When Coe saw Cartwright heading for the hall, he stepped inside a shop doorway and hid. He didn’t feel needed. I think we’re in trouble he’d said, and meant it, but he didn’t think trouble was going to happen here. The odds were on a par with aliens landing on that scaffolding, or America’s comedy president forswearing Twitter.
But as far as the bigger picture went, he knew he was right.
He slipped his radio’s earbuds in and listened to the headlines: an update on the surviving penguins; a woman found dead in her London home. Not long ago, he wouldn’t have been able to do this: the most he’d been able to bear was long stretches of unscored piano music; improvised melody that had him drifting like a leaf in a rowing boat’s wake. But that was fading; had begun to do so once he’d fired three bullets into a killer’s chest. Strange, the things that eased tension. This one wasn’t likely to crop up in self-help books, but you couldn’t argue with results.
And whatever else was going on, whatever static buzzed in his background, his brain worked fine, so yes, he knew
he was right. He’d always had an ability to retrieve written information: to recall the shape of words on a page, the arrangement of paragraphs, at what depth of a book a sentence lay. ‘The watering hole’ was a Kiplingesque phrase that lingered. Whoever had tossed the bomb into the penguin enclosure at Dobsey Park had been following instructions that Coe had seen written down, and beneath that plan a bigger one was shifting. The point of all this was to whip the curtain away, and show the machinery behind. Expose the plan as one the nation had written itself, or its secret sharers had. And a nation’s secret sharers were the keepers of its soul.

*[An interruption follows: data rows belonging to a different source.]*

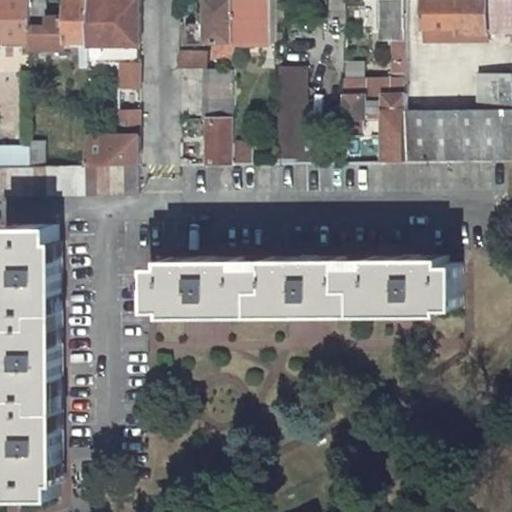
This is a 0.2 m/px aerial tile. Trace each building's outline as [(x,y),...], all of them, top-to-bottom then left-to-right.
[(33,24),(32,0),(0,0),(0,39),(26,40),(33,40),(33,24)] [(48,24),(47,0),(32,0),(33,24),(48,24)] [(91,0),(67,0),(67,41),(83,41),(91,41),(91,0)] [(142,45),(142,0),(91,0),(91,41),(90,44),(142,45)] [(207,0),(208,12),(208,42),(216,42),(237,41),(237,0),(207,0)] [(237,0),(237,41),(277,41),(277,0),(237,0)] [(408,0),(380,0),(379,29),(388,29),(388,39),(409,38),(408,0)] [(491,0),(425,0),(426,27),(427,27),(461,27),(461,32),(491,32),(491,0)] [(511,32),(511,0),(491,0),(491,32),(511,32)] [(187,43),(208,43),(208,42),(208,12),(202,12),(201,14),(200,23),(193,23),(187,28),(187,43)] [(461,27),(427,27),(427,39),(491,40),(491,32),(461,32),(461,27)] [(91,58),(90,44),(91,41),(83,41),(82,66),(91,66),(91,58)] [(237,41),(216,42),(216,56),(237,56),(237,41)] [(124,61),(142,62),(142,45),(90,44),(91,58),(123,61),(124,61)] [(182,52),(182,67),(207,68),(209,68),(208,52),(182,52)] [(285,53),(285,64),(309,64),(309,53),(285,53)] [(121,135),(141,134),(142,62),(124,61),(122,91),(121,135)] [(394,73),(409,73),(409,61),(395,61),(394,73)] [(281,155),(309,155),(309,65),(281,65),(281,155)] [(209,68),(207,68),(207,119),(210,118),(237,118),(237,69),(209,68)] [(511,107),(511,74),(481,74),(482,108),(511,107)] [(368,80),(348,80),(348,97),(348,132),(368,131),(368,119),(371,119),(372,117),(371,96),(369,96),(368,80)] [(388,117),(388,94),(389,80),(368,80),(369,96),(371,96),(372,117),(388,117)] [(409,109),(409,94),(409,80),(389,80),(388,94),(388,117),(388,161),(410,160),(409,109)] [(509,159),(511,159),(511,107),(482,108),(409,109),(410,160),(509,159)] [(237,118),(210,118),(210,163),(237,163),(237,143),(237,118)] [(140,163),(142,163),(141,134),(121,135),(91,136),(91,165),(140,163)] [(317,155),(343,156),(343,140),(318,140),(317,155)] [(33,165),(45,165),(44,141),(33,141),(33,165)] [(256,162),(256,142),(237,143),(237,163),(256,162)] [(45,165),(33,165),(0,165),(0,193),(139,193),(140,163),(91,165),(45,165)] [(61,239),(60,224),(17,224),(17,238),(10,238),(11,482),(18,482),(18,496),(62,496),(62,481),(67,481),(67,461),(62,461),(61,396),(67,396),(67,358),(61,358),(61,294),(66,294),(66,256),(61,256),(61,239)] [(450,255),(173,259),(172,265),(158,265),(159,307),(173,307),(190,307),(190,313),(228,312),(228,307),(292,306),(292,312),(330,312),(330,306),(395,305),(395,311),(433,311),(433,305),(449,305),(465,305),(464,262),(451,263),(450,255)]
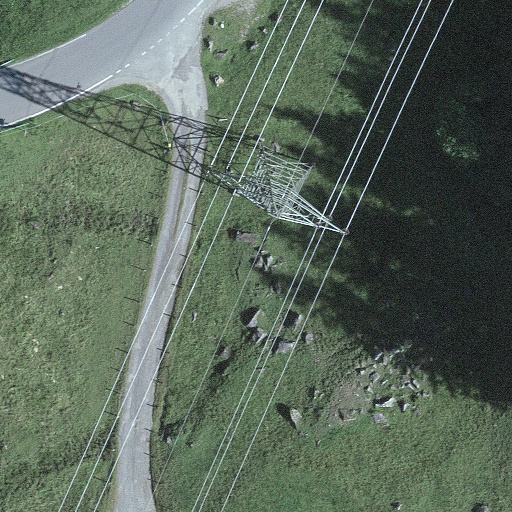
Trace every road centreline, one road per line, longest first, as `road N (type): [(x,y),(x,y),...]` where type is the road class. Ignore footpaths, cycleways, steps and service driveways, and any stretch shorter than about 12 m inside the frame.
road 1 (track): [(135,511),(128,488),(142,372),(185,190),(189,125),(182,82),(149,24)]
road 2 (tertiary): [(176,0),(107,52),(0,100)]
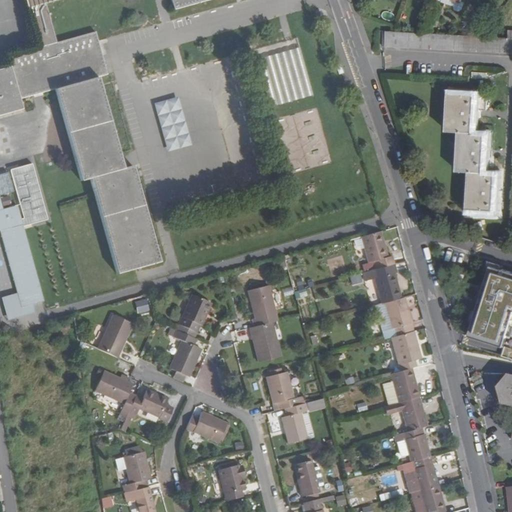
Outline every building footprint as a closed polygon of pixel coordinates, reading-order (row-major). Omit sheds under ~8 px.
[(24,0),(38,48),(8,57),(20,100),(55,90),(80,180),(90,178),(95,194),(96,198),(108,244),(117,274),(159,262),(132,166),(123,169),(98,78),(107,75),(95,32),(56,43),(45,4),(59,0),(24,0)] [(171,0),(174,10),(208,0),(171,0)] [(205,10),(223,4),(221,0),(216,0),(203,4),(205,10)] [(432,0),(432,1),(433,1),(438,3),(438,1),(453,6),(454,10),(459,11),(463,9),(465,4),(461,2),(461,0),(432,0)] [(162,21),(112,35),(117,50),(166,35),(162,21)] [(386,31),(385,46),(387,46),(511,53),(511,30),(509,30),(509,38),(422,33),(386,31)] [(292,50),(261,58),(274,106),(313,95),(300,48),(292,50)] [(0,69),(0,115),(22,109),(10,67),(0,69)] [(458,171),(470,171),(468,210),(497,212),(499,173),(486,172),(488,133),(476,132),(478,93),(449,92),(447,130),(460,131),(458,171)] [(192,145),(179,98),(155,104),(168,151),(192,145)] [(292,171),(305,169),(304,163),(291,165),(292,171)] [(0,234),(1,234),(4,242),(23,310),(43,305),(46,304),(29,245),(21,217),(19,209),(3,213),(0,202),(0,198),(14,194),(9,176),(0,178),(0,234)] [(441,232),(453,236),(454,230),(443,227),(441,232)] [(369,264),(374,262),(376,269),(392,265),(395,264),(393,256),(388,257),(381,232),(361,237),(369,264)] [(361,239),(355,241),(361,259),(367,257),(361,239)] [(365,281),(375,278),(382,304),(385,303),(401,298),(395,274),(398,273),(395,264),(392,265),(376,269),(363,273),(365,281)] [(511,273),(490,266),(468,335),(503,346),(511,315),(511,273)] [(254,317),(251,317),(253,327),(272,322),(278,321),(268,285),(248,291),(254,317)] [(295,293),(296,299),(307,297),(306,291),(295,293)] [(181,318),(180,317),(177,324),(179,325),(176,330),(194,339),(200,325),(201,326),(212,303),(192,295),(181,318)] [(147,298),(135,301),(138,314),(150,311),(147,298)] [(401,298),(385,303),(394,337),(414,331),(405,298),(401,298)] [(133,324),(113,315),(97,348),(117,358),(133,324)] [(259,362),(281,356),(272,322),(253,327),(249,328),(259,362)] [(202,349),(194,345),(197,339),(194,339),(176,330),(173,337),(181,340),(169,368),(177,372),(186,376),(189,377),(202,349)] [(394,337),(391,338),(401,372),(410,369),(416,367),(414,360),(421,358),(414,331),(394,337)] [(401,372),(391,374),(400,403),(419,397),(410,369),(401,372)] [(124,404),(117,420),(123,423),(129,410),(136,397),(136,395),(129,392),(132,384),(127,382),(119,378),(104,371),(95,391),(124,404)] [(177,372),(174,378),(183,382),(186,376),(177,372)] [(273,403),(275,403),(277,410),(283,409),(304,404),(302,396),(293,398),(287,372),(282,373),(271,376),(266,377),(273,403)] [(129,377),(122,373),(119,378),(127,382),(129,377)] [(511,380),(510,380),(501,388),(506,407),(511,407),(511,380)] [(136,395),(136,397),(129,410),(137,414),(139,409),(159,418),(165,405),(167,399),(146,389),(142,398),(136,395)] [(387,416),(401,412),(407,432),(422,427),(427,426),(419,397),(400,403),(384,407),(387,416)] [(324,399),(307,403),(310,413),(326,408),(324,399)] [(300,413),(306,411),(304,404),(283,409),(285,417),(281,418),(288,443),(307,439),(300,413)] [(173,408),(165,405),(159,418),(167,422),(173,408)] [(199,419),(192,416),(186,430),(192,433),(193,432),(218,443),(226,423),(202,412),(201,413),(199,419)] [(396,442),(404,440),(410,462),(411,462),(430,456),(422,427),(407,432),(394,435),(396,442)] [(129,484),(122,485),(124,492),(129,491),(146,488),(149,487),(147,479),(151,478),(144,451),(141,452),(134,454),(132,448),(125,450),(126,456),(122,457),(129,484)] [(430,456),(411,462),(415,478),(419,491),(438,485),(432,463),(434,462),(432,456),(430,456)] [(311,461),(296,464),(300,479),(300,482),(298,483),(301,497),(319,492),(311,461)] [(410,462),(403,464),(407,480),(415,478),(411,462),(410,462)] [(342,469),(348,474),(353,469),(347,463),(342,469)] [(241,465),(218,470),(226,501),(243,496),(241,490),(246,489),(243,479),(245,479),(241,465)] [(445,511),(438,485),(419,491),(424,511),(445,511)] [(149,487),(146,488),(129,491),(124,492),(127,502),(131,501),(136,499),(139,511),(154,511),(150,495),(149,487)] [(338,507),(347,504),(344,495),(336,497),(338,507)] [(102,508),(113,508),(113,498),(102,498),(102,508)] [(322,511),(319,499),(303,503),(304,511),(322,511)]
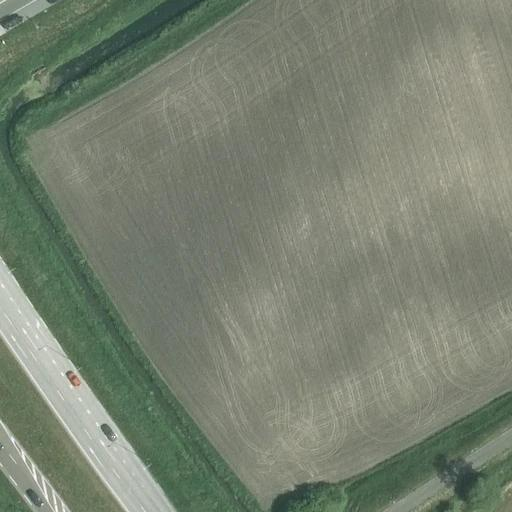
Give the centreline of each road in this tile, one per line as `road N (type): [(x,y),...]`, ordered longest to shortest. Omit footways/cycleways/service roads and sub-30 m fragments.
road 1 (secondary): [(146,511),(0,304)]
road 2 (unclassified): [(397,511),(511,437)]
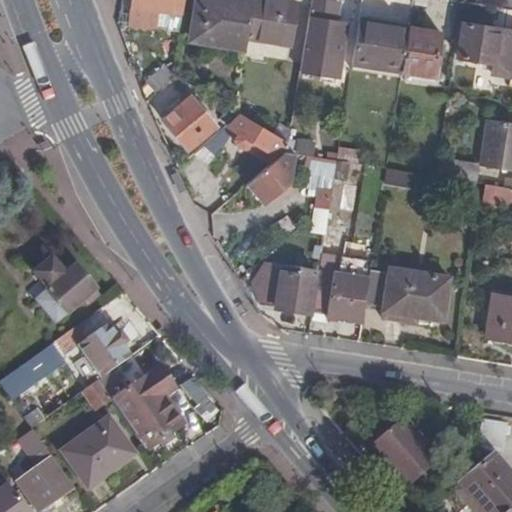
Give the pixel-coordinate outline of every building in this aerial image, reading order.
[(132,0),(132,7),(170,11),(171,0),(132,0)] [(196,0),(191,40),(245,48),(247,39),(253,0),(196,0)] [(296,1),(288,0),(253,0),(247,39),(290,44),(296,1)] [(339,3),(319,0),(311,0),(308,20),(314,21),(309,52),(323,54),(321,72),(339,75),(345,33),(336,32),(339,3)] [(409,29),(359,21),(353,64),(403,71),(409,29)] [(511,31),(463,24),(458,56),(493,61),(491,74),(511,77),(511,31)] [(440,34),(409,29),(403,71),(433,76),(440,34)] [(149,81),(156,91),(173,77),(164,68),(149,81)] [(190,98),(164,119),(189,149),(215,128),(190,98)] [(239,114),(227,125),(233,129),(238,133),(235,138),(235,143),(245,149),(248,148),(252,153),(271,165),(285,152),(287,152),(288,142),(273,134),(239,114)] [(273,134),(288,142),(291,129),(280,123),(273,134)] [(227,125),(193,155),(207,166),(222,146),(233,129),(227,125)] [(511,132),(489,130),(482,183),(485,184),(494,185),(511,187),(511,132)] [(296,141),(294,153),(295,153),(308,155),(314,157),(316,144),(296,141)] [(339,148),(337,160),(341,161),(357,163),(359,151),(339,148)] [(271,165),(249,185),(268,203),(291,182),(295,153),(294,153),(287,152),(285,152),(271,165)] [(308,155),(303,185),(332,190),(337,160),(314,157),(308,155)] [(438,160),(436,176),(475,182),(477,166),(438,160)] [(357,163),(341,161),(339,179),(356,181),(359,164),(357,163)] [(423,174),(387,168),(385,182),(421,188),(423,174)] [(511,187),(494,185),(485,184),(482,204),(510,207),(511,191),(511,187)] [(321,257),(312,309),(327,311),(327,315),(362,321),(365,302),(371,272),(372,264),(321,257)] [(54,260),(24,281),(55,323),(95,292),(76,269),(67,276),(54,260)] [(262,305),(309,312),(316,269),(270,262),(253,282),(262,305)] [(371,272),(365,302),(383,305),(381,316),(415,321),(416,316),(443,320),(449,278),(390,268),(389,275),(371,272)] [(511,298),(493,295),(487,335),(511,339),(511,298)] [(115,369),(129,358),(111,332),(83,351),(102,377),(115,369)] [(62,361),(52,345),(30,361),(41,376),(62,361)] [(30,361),(22,367),(32,382),(41,376),(30,361)] [(129,389),(115,369),(102,377),(97,381),(110,399),(112,402),(129,389)] [(112,402),(146,451),(182,427),(162,398),(170,392),(154,371),(129,389),(112,402)] [(110,399),(97,381),(82,392),(96,409),(110,399)] [(188,381),(178,389),(202,415),(212,407),(188,381)] [(55,397),(24,418),(32,429),(62,407),(55,397)] [(107,420),(63,452),(88,487),(132,454),(107,420)] [(510,424),(483,420),(479,444),(506,449),(510,424)] [(397,423),(370,447),(407,490),(434,465),(397,423)] [(511,511),(511,476),(494,456),(459,485),(460,487),(482,511),(511,511)] [(40,511),(73,487),(53,459),(20,483),(40,511)] [(0,511),(28,511),(9,485),(0,491),(0,511)] [(482,511),(460,487),(455,492),(472,511),(482,511)]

He left the doorway and headed down the street, then into an alley between the worked-on building and the next. At the end of the alley wheelie bins jostled, but there was no way through, and he was about to head back when he noticed a ladder fixed to the scaffolding. Okay, he thought. From up high, he could watch the street. Cartwright was bound to call and ask what he was doing; ‘maintaining surveillance’ might shut him up. And he’d be out of harm’s reach. He scaled the ladder, and then another, which took him up to a walkway thirty feet above the street. The wooden boards had give in them, but not enough to feel unsafe. Just a slight swaying motion. Panic attacks, Lamb had accused him of having. Okay, but it was people who triggered them. He was fine with heights. Was fine with most things, provided they didn’t come with people attached.
By the top of this second ladder was a sealed paint tin, which probably shouldn’t have been left there. Coe stepped round it, leaned on a horizontal metal pole, and looked down on the street below.
‘The watering hole’. At Regent’s Park he’d have had to back his assertions with hard evidence or statistical probability. In Slough House, all he’d had to do was convince Jackson Lamb. But then, Lamb had done his time behind the Wall, and could still read the writing on it. People talked about Spook Street – life in the covert world – but Lamb had served down the dismal end, where your instincts stayed sharp or you suffered, and he recognised the truth when he heard it. Which didn’t mean he wasn’t a fat bastard, just that he was a fat bastard you dismissed at your peril.